Durant l’Oktoberfest, il est dégusté une quantité de bière phénoménale : plus de 7 millions de litres sur deux grosses semaines. Pour l’occasion, une bière est spécialement brassée. Il s’agit de la Märzenbier, ou bière de mars en français. C’est donc une bière de saison qui complète notre série sur ces bières éphémères.
L’histoire d’un style
Bavaroise par excellence, la Märzenbier était la dernière bière produite de la saison. Ceci pour deux raisons.
Premièrement, la Märzenbier est une bière de garde, de fermentation basse. Il faut tout d’abord savoir qu’elle ne pouvait être brassée qu’à une température de 10 °C. Avant les nombreuses avancées technologiques du 19e siècle, cela ne pouvait donc être fait que durant les mois d’hiver.
Ensuite, la bière devait respecter un temps de repos, la garde, de plusieurs mois afin de parfaire le brassin. Cette garde devait, elle aussi, être réalisée au frais. La géographie de la Bavière permettait cela grâce aux nombreuses caves creusées dans la roche des Alpes.
C’est d’ailleurs ce stockage (“lagern” en allemand) qui a donné le nom de “Lager” aux bières de fermentation basse. Les caves ainsi creusées étaient également souvent supplantées par des châtaigniers pour offrir de l’ombre l’été et garder au frais les Hommes et le sol. Ainsi sont nés les fameux “biergarten” bavarois, traduis par “jardin à bière” en français.
La dernière bière de la saison
La deuxième raison d’une production tardive concerne le climat. En effet, un édit de 1539 interdisait toute production de bière entre la Saint-Georges (le 23 avril) et la Saint-Michel (le 23 septembre).
Cet édit, postérieur au Reinheitsgebot (1516), avait pour objectif de réduire les risques d’incendie imputé au brassage durant les mois les plus chauds de l’année. La flamme nue nécessaire à la chauffe ainsi que les températures élevées auraient pu déclencher des incendies dévastateurs alors que les stocks de céréales pour le reste de la saison se trouvaient fréquemment à proximité.
La bière de mars était alors la dernière bière produite de la saison. Elle devait être suffisamment conservable pour être bue jusqu’à la fin de l’été. Afin de faciliter cette conservation, la bière est légèrement plus chargée en alcool et en houblon que les bières habituelles. Elle titrait alors entre 5,5 et 6,5 %.

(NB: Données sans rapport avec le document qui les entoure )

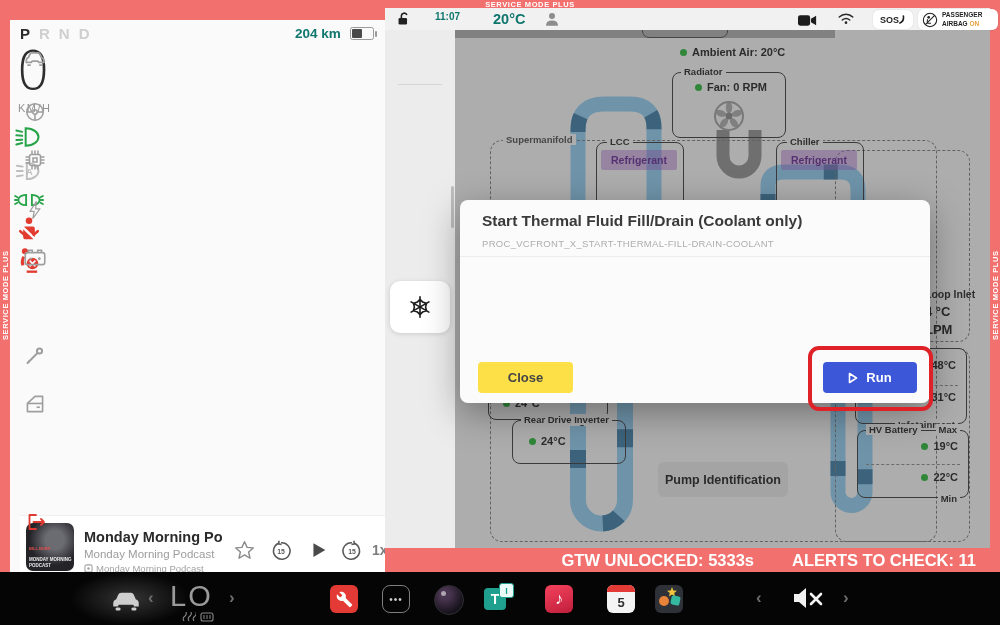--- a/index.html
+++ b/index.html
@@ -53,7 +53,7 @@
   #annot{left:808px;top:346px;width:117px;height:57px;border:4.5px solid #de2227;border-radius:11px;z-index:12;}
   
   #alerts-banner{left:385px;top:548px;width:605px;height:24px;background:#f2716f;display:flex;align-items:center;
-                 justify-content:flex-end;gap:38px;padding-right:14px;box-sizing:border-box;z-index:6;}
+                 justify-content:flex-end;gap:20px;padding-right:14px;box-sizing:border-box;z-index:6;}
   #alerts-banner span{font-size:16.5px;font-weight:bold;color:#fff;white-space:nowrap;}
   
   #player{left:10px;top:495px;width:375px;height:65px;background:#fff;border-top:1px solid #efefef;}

À la fin du mois de septembre, qui coïncide avec la fin des récoltes, les stocks restant de bière étaient écoulés lors de grandes fêtes annuelles et la production reprenait alors.

La Märzenbier aujourd’hui
Ce n’est que depuis le 17 octobre 1810 qu’est fêté l’Oktoberfest à Munich, où sont bues des cuvées spécialement produites pour l’occasion, qui restent ancrées dans la tradition. Nous avons déjà réalisé deux articles sur la fête de la bière munichoise si vous souhaitez en apprendre plus :
Avec les avancées technologiques de la révolution industrielle du milieu du 19e siècle, et particulièrement les travaux de réfrigération de Carl Von Linde, il est désormais possible de brasser la bière Lager toute l’année.

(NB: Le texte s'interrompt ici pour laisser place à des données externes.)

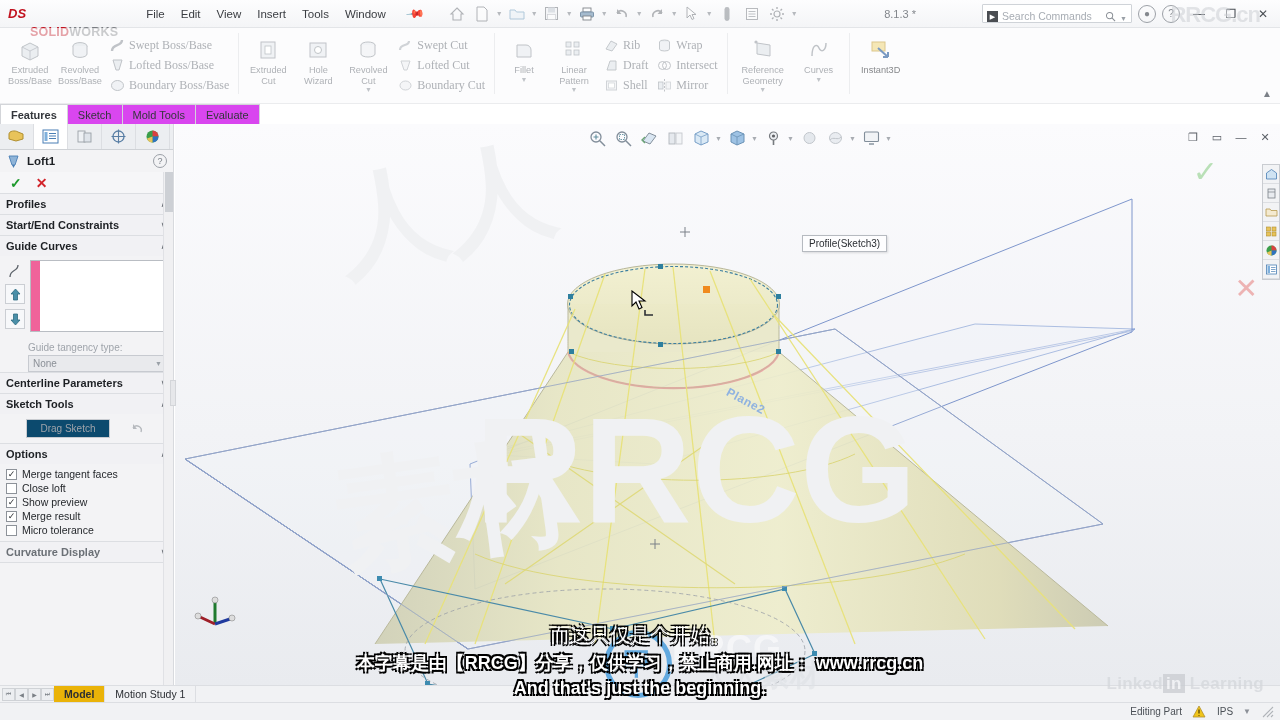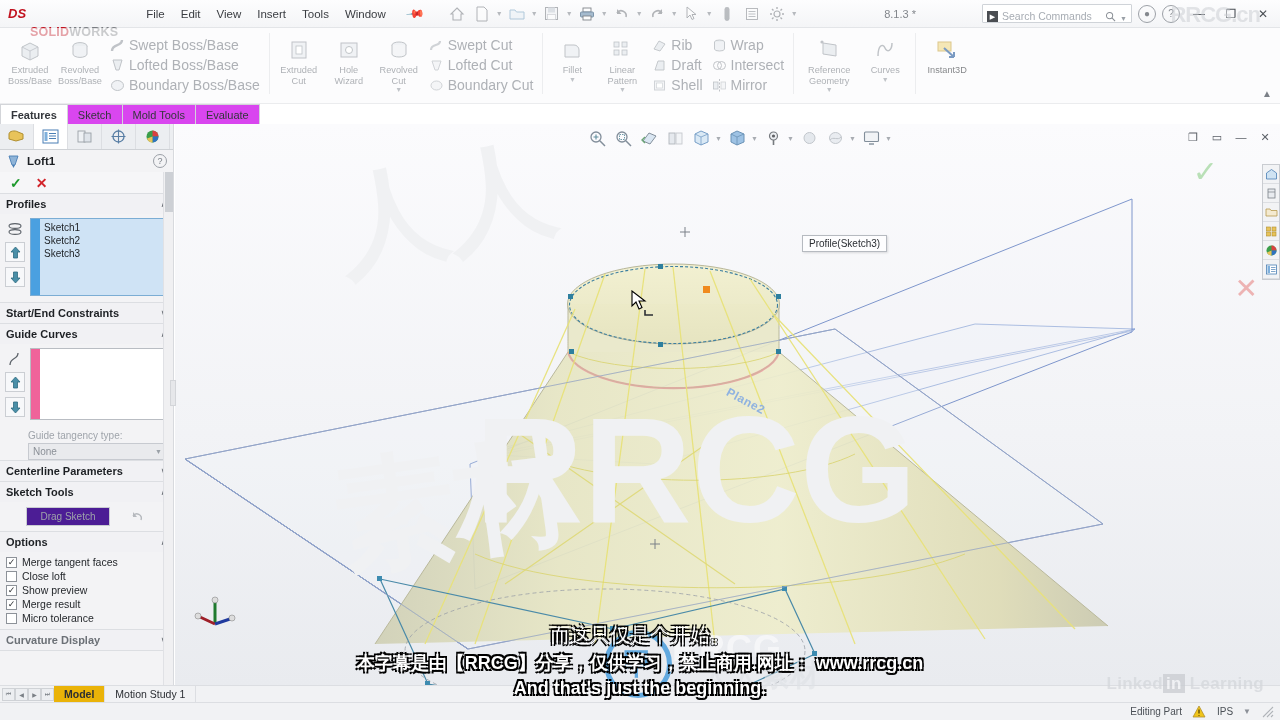--- a/index.html
+++ b/index.html
@@ -60,7 +60,7 @@
   .smallcol { display:flex; flex-direction:column; padding-top:4px; }
   .smallbtn { display:flex; align-items:center; gap:3px; height:20px; padding:0 4px; cursor:default;}
   .smallbtn .ic { width:17px;height:17px; }
-  .smallbtn .lbl { font-size:14px; color:#7d828a; white-space:nowrap; }
+  .smallbtn .lbl { font-size:12px; color:#7d828a; white-space:nowrap;font-family:Liberation Serif, serif; }
   .dropcaret { font-size:7px;color:#9aa0a7; text-align:center; }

De même, il fallait à l’époque observer une période de garde de plusieurs mois. Aujourd’hui, seules quelques semaines, voire quelques jours pour les plus gros industriels, suffisent à clarifier et équilibrer le brassin. La Märzenbier de l’Oktoberfest n’est alors plus produite en mars. Elle respecte tout de même une garde de huit semaines contre quatre pour les autres bières habituellement produites par les brasseries.
La bière de mars est donc une bière modérément alcoolisée et assez houblonnée. Elle dégage des arômes légèrement grillés et caramélisés, d’une robe dorée tirant sur le cuivré.
Après avoir découvert la bière de Noël traditionnellement brassée en été, la bière à la citrouille brassée à l’automne et la bière Saison brassée l’hiver, nous venons de voir la bière de mars, brassée… en mars.
Témoins, elle aussi, de traditions ancestrales, la Märzenbier continue de faire parler d’elle chaque année lors des fêtes de l’Oktoberfest, pour le plus grand plaisir de notre palais.